**GIVEN PASSAGE:**
Cima Corgo: This is the largest region with 19,000 hectares of planted vines. This is the area where I spent a lot of time. Reputed for its numerous Quintas and their quality around the town of Pinhao.

Douro Superior: 8500 hectares of a more recently planted region. Hot and dry but offering wines of excellent quality.

Port-The Early Years.

Port really starts with William of Orange, shortly before his death, asking the British Diplomat and Ambassador to Portugal, John Methuen to develop English and Portuguese commercial possibilities. The signing of the “Methuen” Treaty on the 27th December 1703 favourised the development and exchange of Port wines for English woolen goods. Whether by choice or due to the French King Louis XIV and Colbert’s’ attitude encouraging the English King Charles II to put up taxes on French wines before stopping their commerce altogether, this hailed the start of a very fructuous relationship favoring these marvelous wines over those of France.

Except that the Portuguese wines were not that marvelous.

But the English didn’t mind. It was the beginning of the industrial revolution and England needed to sell its wears with an objective of rendering its partners dependent. There was a bit of military cooperation tied into the treaty too.

An earthquake in Lisbon in 1755 and its aftermath coupled with a certain popularity of Port wines encouraging a tremendous drop in quality, led to a downward spiral in sales and commerce in general.

They had been adding Elderberry juice to the wine!

**SOURCE MATERIAL:**
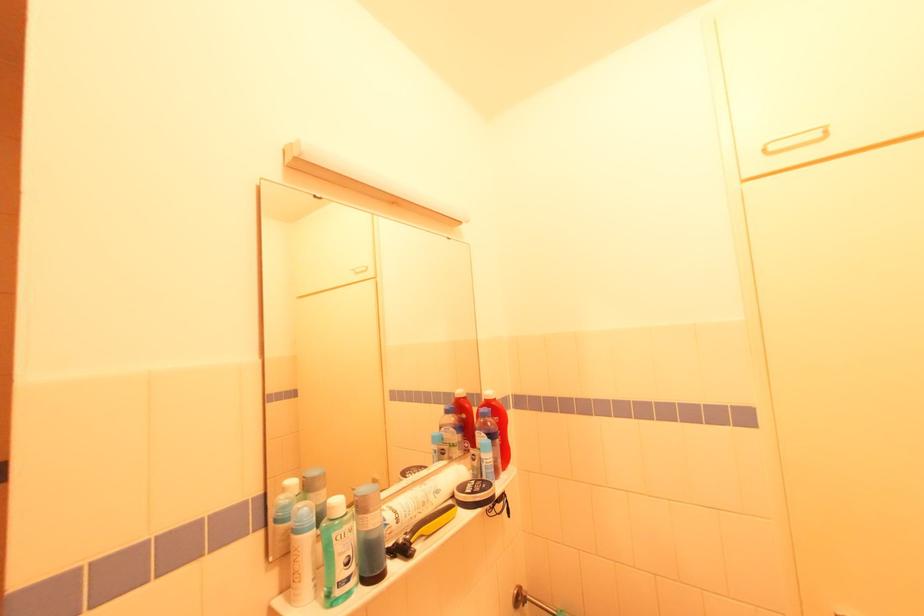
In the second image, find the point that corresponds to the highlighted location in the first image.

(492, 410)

**TASK BRIEF:** Pick up the account of Port wine's early history above, continuing from its final sentence about elderberry juice.

**RESPONSE AREA:**
The solution was an “Appellation d’Origine Protégée’, well before France was to use the same method, The Marquis de Pombal, Sebastião José de Carvalho e Melo, then the Prime Minister set up a group of specialists to determine the criteria for the quality of Port wine.
The 1756 decree listed the rivers of the Douro and on a six point system analyzed the climate, soil, altitude and angle of the land and went on to grade the grapes for their age and type and delimited the area with 344 granite Pombal stones (Marcos Pombalinos). Of course, Elderberry trees were banned from the area!

Job Bearsley did not create Port wine as we know it. He created the Taylors Port Company.

Job Bearsley was working with Portuguese non muted wine called Red Portugal. He is famous for being the founder of the Taylors Company circa 1692. His son, Peter, was instrumental in finding the more powerful red wines deeper inside the Douro valley.

But if indeed, at the beginning of the 18th century Port wines had added alcohol to re enforce them for travelling, the actual “Mutation” of Port wines during the fermentation was not universally accepted until the middle of the 19th century. Not everyone agreed upon the process and certain detractors had strong personalities.

I once read that the “English like their wines dry, provided they are sweet enough!”

This was definitely the case towards the end of the 18th century. Not only did the wines have a pleasing taste but also their stability and aging potential became more and more apparent. With the ever increasing wine production this would offer the opportunity to stock Port wine. Ageing the wine increased its complexity, depth and flavor and would lead to an increase in appreciation.

Once the Port wine was made it would be transported by boat to Villa Nova de Gaia for aging. This was where all the great companies were and still are.

Port is a blend of a variety of grapes. Principally:

Touriga Nacional. Gives a deep and concentrated wine if used in small quantities.

Tinta Roriz: A star of the vines slightly in the shadow of the Francesca grape.

Touriga Franca: Subtle aromatic wines from this widely used grape.

Tinta Barroca a sweeter more round grape full of color ‘anthocyanes’ which will keep the wine a deep red color for many years before finally fading to pink.

Tinta Cao. This is a small grape variety but one of the oldest and most resistant of Port grapes.

However there are at least thirty other grape varieties that can be used.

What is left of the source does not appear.